- The Washington Times - Saturday, December 22, 2012

Kedric Golston got all too used to playing out the string on some bad Washington Redskins teams during his NFL career. He has the mentality down pat.

“It’s about being a professional. A coach told me a long time ago if somebody comes over your house to re-do your cabinets, you don’t care how they feel, you don’t care what’s going on,” the defensive lineman said. “You just want your cabinets done professionally.”

When the Philadelphia Eagles open the 2013 season, they’ll have football’s version of new cabinets and probably a brand new kitchen: They’ll most likely have a new coach and a new direction.

For now, the Eagles are a disappointing 4-10 and still have Andy Reid calling the shots. Sunday’s game against the Redskins could be the last at Lincoln Financial Field under Reid and the end of an era in Philadelphia.

“You know, I really don’t know what is going to happen. I just think the world of Andy and how he’s handled himself, how hard he’s worked, what he has done for our game. He is just a class act,” Redskins coach Mike Shanahan said. “He went through a difficult year this year with his family. I can’t think of anybody that has handled that better than he has and he is just a pro’s pro and I got a lot of respect for him.”

Reid’s son Garrett was found dead during training camp at Lehigh University in August, the result of an accidental heroin overdose. That tragedy makes anything football pale in comparison for the 14-year Eagles coach.

On the field, this season that began with high expectations sputtered thanks to an eight-game losing streak, including a 31-6 drubbing Nov. 18 at the hands of the Redskins.

“None of us want to lose football games. That’s for sure. The family situation, that’s separate, you don’t want that to happen, either,” Reid said on a conference call with Washington media this week. “I’m surrounded by a bunch of good people and that’s made it better, or as good as it could be.”
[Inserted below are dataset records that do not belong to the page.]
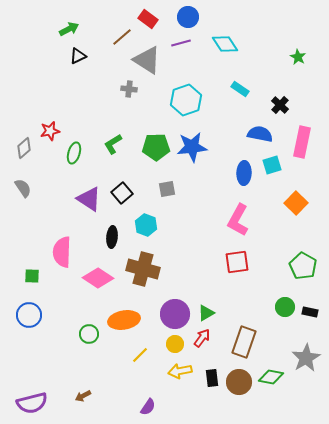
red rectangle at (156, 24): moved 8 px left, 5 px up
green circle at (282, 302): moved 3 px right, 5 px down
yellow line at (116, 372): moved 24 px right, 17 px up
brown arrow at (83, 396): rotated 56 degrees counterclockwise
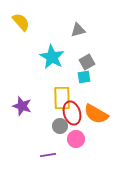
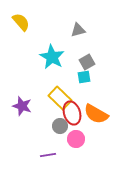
yellow rectangle: moved 2 px left; rotated 45 degrees counterclockwise
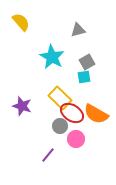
red ellipse: rotated 40 degrees counterclockwise
purple line: rotated 42 degrees counterclockwise
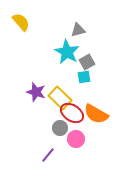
cyan star: moved 15 px right, 5 px up
purple star: moved 14 px right, 14 px up
gray circle: moved 2 px down
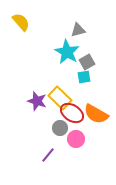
purple star: moved 1 px right, 9 px down
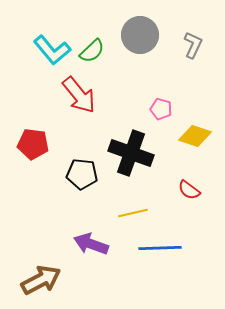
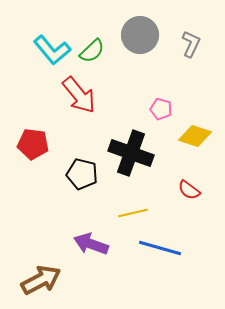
gray L-shape: moved 2 px left, 1 px up
black pentagon: rotated 8 degrees clockwise
blue line: rotated 18 degrees clockwise
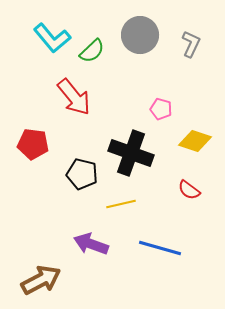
cyan L-shape: moved 12 px up
red arrow: moved 5 px left, 2 px down
yellow diamond: moved 5 px down
yellow line: moved 12 px left, 9 px up
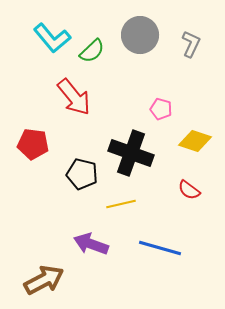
brown arrow: moved 3 px right
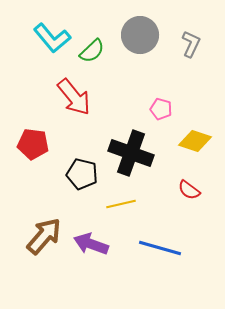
brown arrow: moved 44 px up; rotated 21 degrees counterclockwise
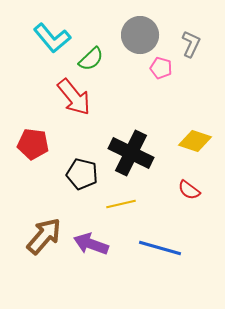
green semicircle: moved 1 px left, 8 px down
pink pentagon: moved 41 px up
black cross: rotated 6 degrees clockwise
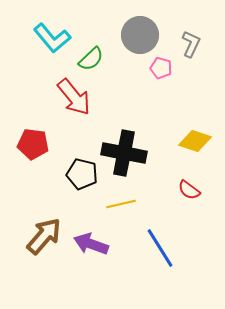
black cross: moved 7 px left; rotated 15 degrees counterclockwise
blue line: rotated 42 degrees clockwise
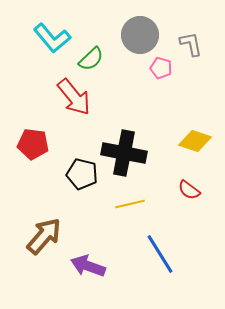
gray L-shape: rotated 36 degrees counterclockwise
yellow line: moved 9 px right
purple arrow: moved 3 px left, 22 px down
blue line: moved 6 px down
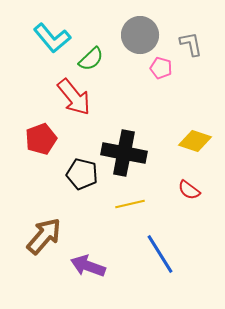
red pentagon: moved 8 px right, 5 px up; rotated 28 degrees counterclockwise
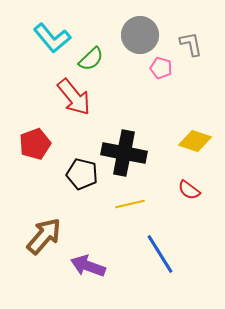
red pentagon: moved 6 px left, 5 px down
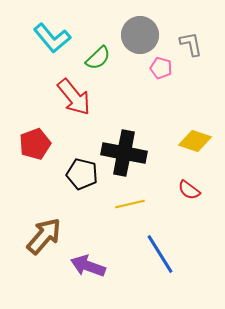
green semicircle: moved 7 px right, 1 px up
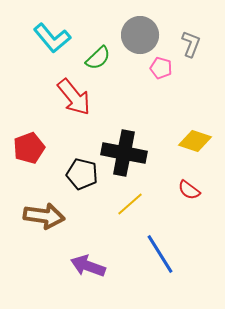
gray L-shape: rotated 32 degrees clockwise
red pentagon: moved 6 px left, 4 px down
yellow line: rotated 28 degrees counterclockwise
brown arrow: moved 20 px up; rotated 57 degrees clockwise
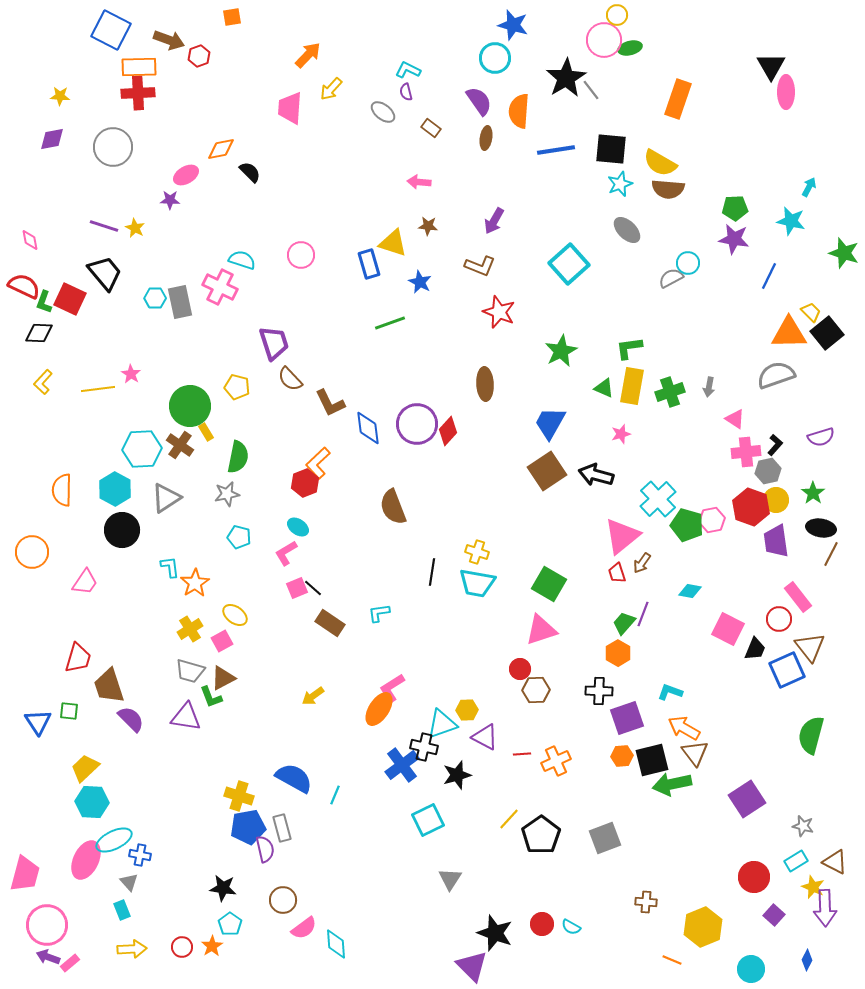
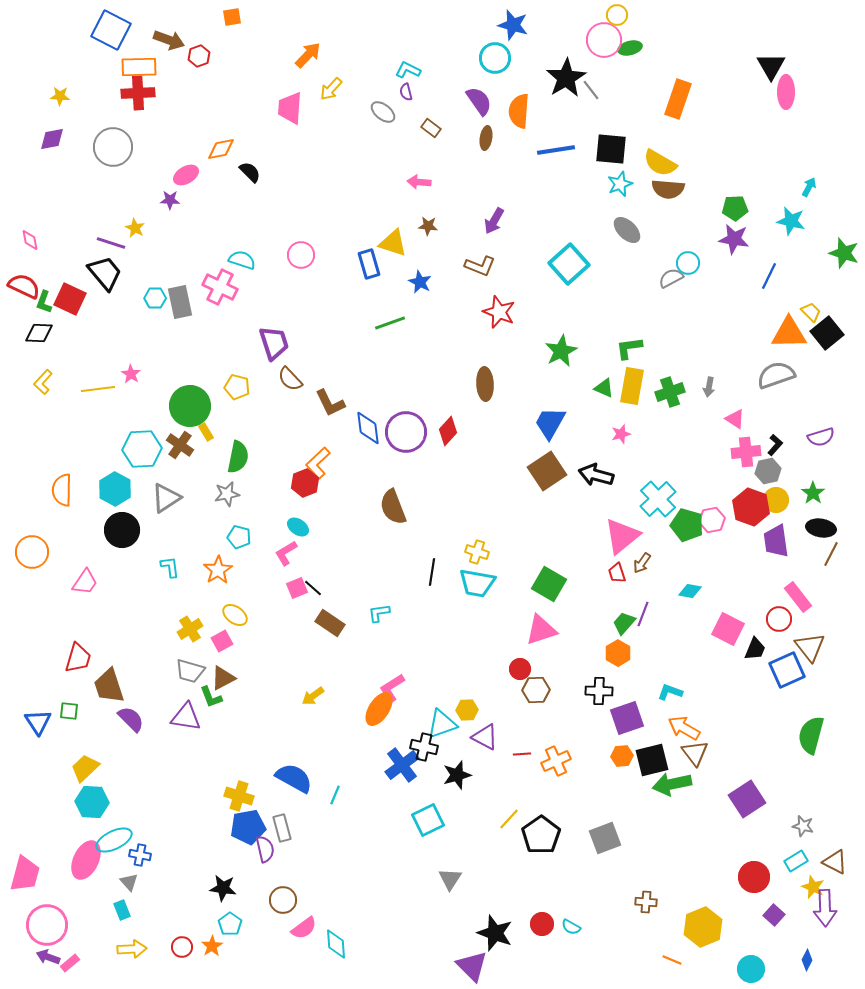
purple line at (104, 226): moved 7 px right, 17 px down
purple circle at (417, 424): moved 11 px left, 8 px down
orange star at (195, 583): moved 23 px right, 13 px up
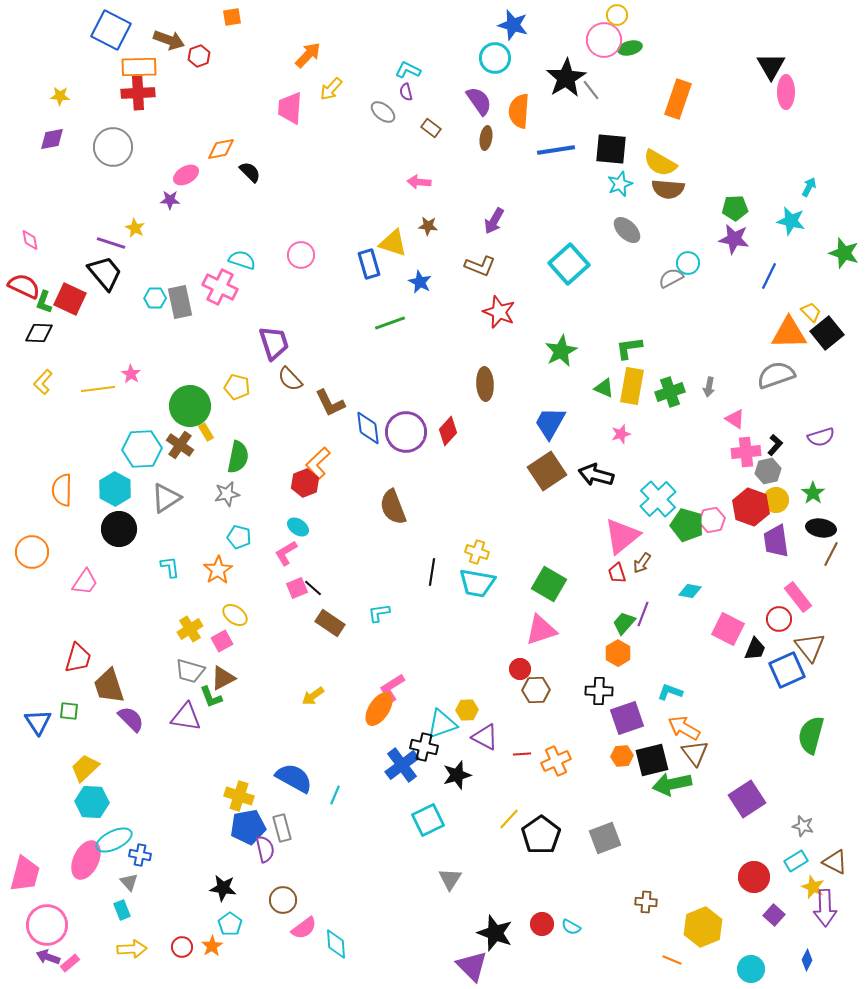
black circle at (122, 530): moved 3 px left, 1 px up
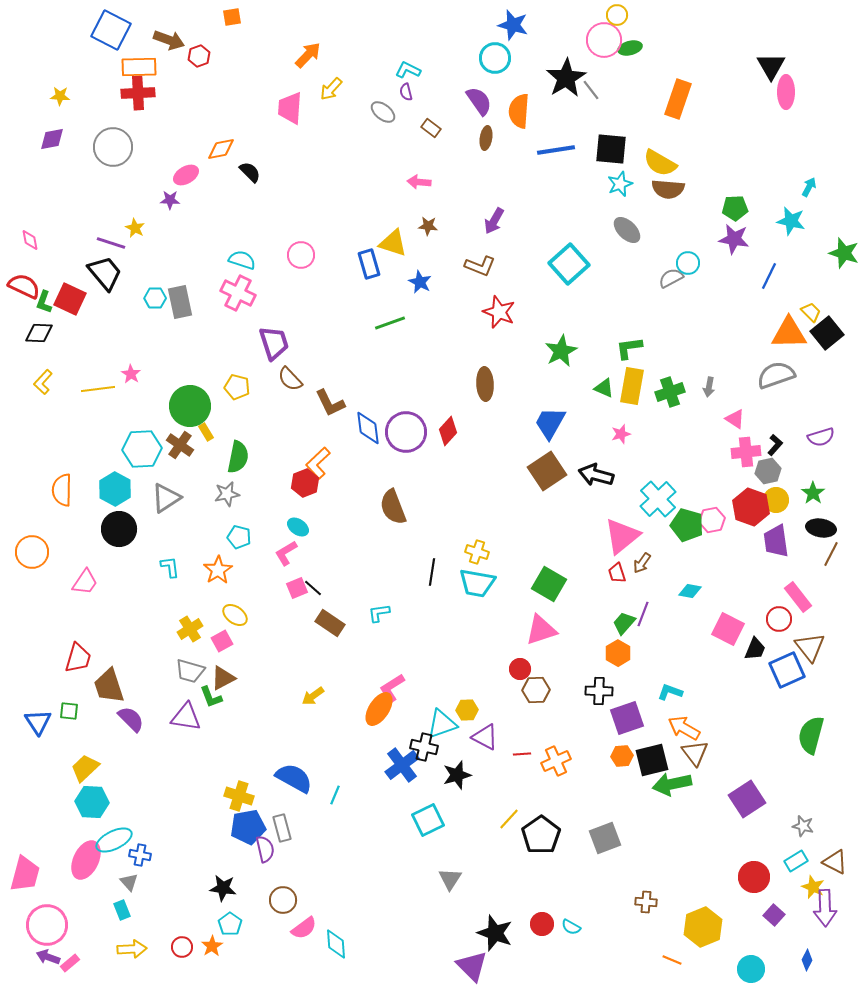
pink cross at (220, 287): moved 18 px right, 6 px down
If Reid is indeed fired at the end of the regular season, a couple of more milestones await him and the Eagles. Dec. 30 at the New York Giants would be his final game on the sideline.

But Sunday is the home fans’ final chance to see Reid close-up. As coach, he has led the Eagles to seven NFC East titles, nine playoff appearances and one trip to the Super Bowl.

Like Shanahan, Reid isn’t sure what will happen Sunday afternoon.

“I don’t know what to expect. I’m so focused on the Redskins that I really haven’t gone there with that,” Reid said. “I know the fans have been great. As far as my situation goes with family and that, they’ve been phenomenal, but they want to win football games just like we all do. I understand that part, too.”

Philadelphia has won 130 regular-season games with Reid at the helm. This year hasn’t been anything special, but Redskins players remain wary.

“Going into Philly is always hard. They’re going to play you hard, they’re going to fight hard,” wide receiver Pierre Garcon said. “Those guys are NFL players, there’s a lot of jobs on the line so they’re going to give it everything they have if this their last home game [under Reid], they’re going to play as hard and do their best.”

Several Redskins veterans know how Eagles players feel right now with no playoff aspirations to play for.

“They’re going to come out and try and play spoiler. We’ve been in that position around here for a while, just playing for nothing and we spoiled a couple seasons,” linebacker Rob Jackson said. “Misery loves company. So if you’re not playing for anything or you’re not going to the playoffs, you want the other teams to be in the same position as you are.”

With the Redskins at 8-6 and in control of their playoff fate, it’s unlikely that this team will be in a similar position to the Eagles under Reid anytime soon. Shanahan’s long-term plan appears to be working, as Reid’s was in the early 2000s with Donovan McNabb.

Those glory days are gone, as are Michael Vick’s days as the starting quarterback. Since Vince Young called the Eagles a “dream team” before the 2011 season, the past two years have been a nightmare with no playoffs, a couple of assistant coach firings and plenty of embarrassment.

Even with a showdown with a Week 17 showdown against the Dallas Cowboys looming with the NFC East potentially at stake, Golston insisted the Redskins aren’t looking past the lowly Eagles.

“I got a lot of respect for that organization and Andy Reid and so I know he’ll have his team prepared,” he said. “I think if you allow yourself to get caught up in that they don’t have anything to play for then you won’t prepare the way you need to prepare to win a game.”

While the Redskins prepare, the Eagles brace for change. But left tackle Trent Williams cautioned that “no game will be a walk in the park.”

As a team with everything to play for, that’s something the Redskins cannot forget.

“The Eagles have a lot of talent on their team, man. By no way we can underestimate them,” defensive end Stephen Bowen said. “We’ve just got to keep taking care of business.”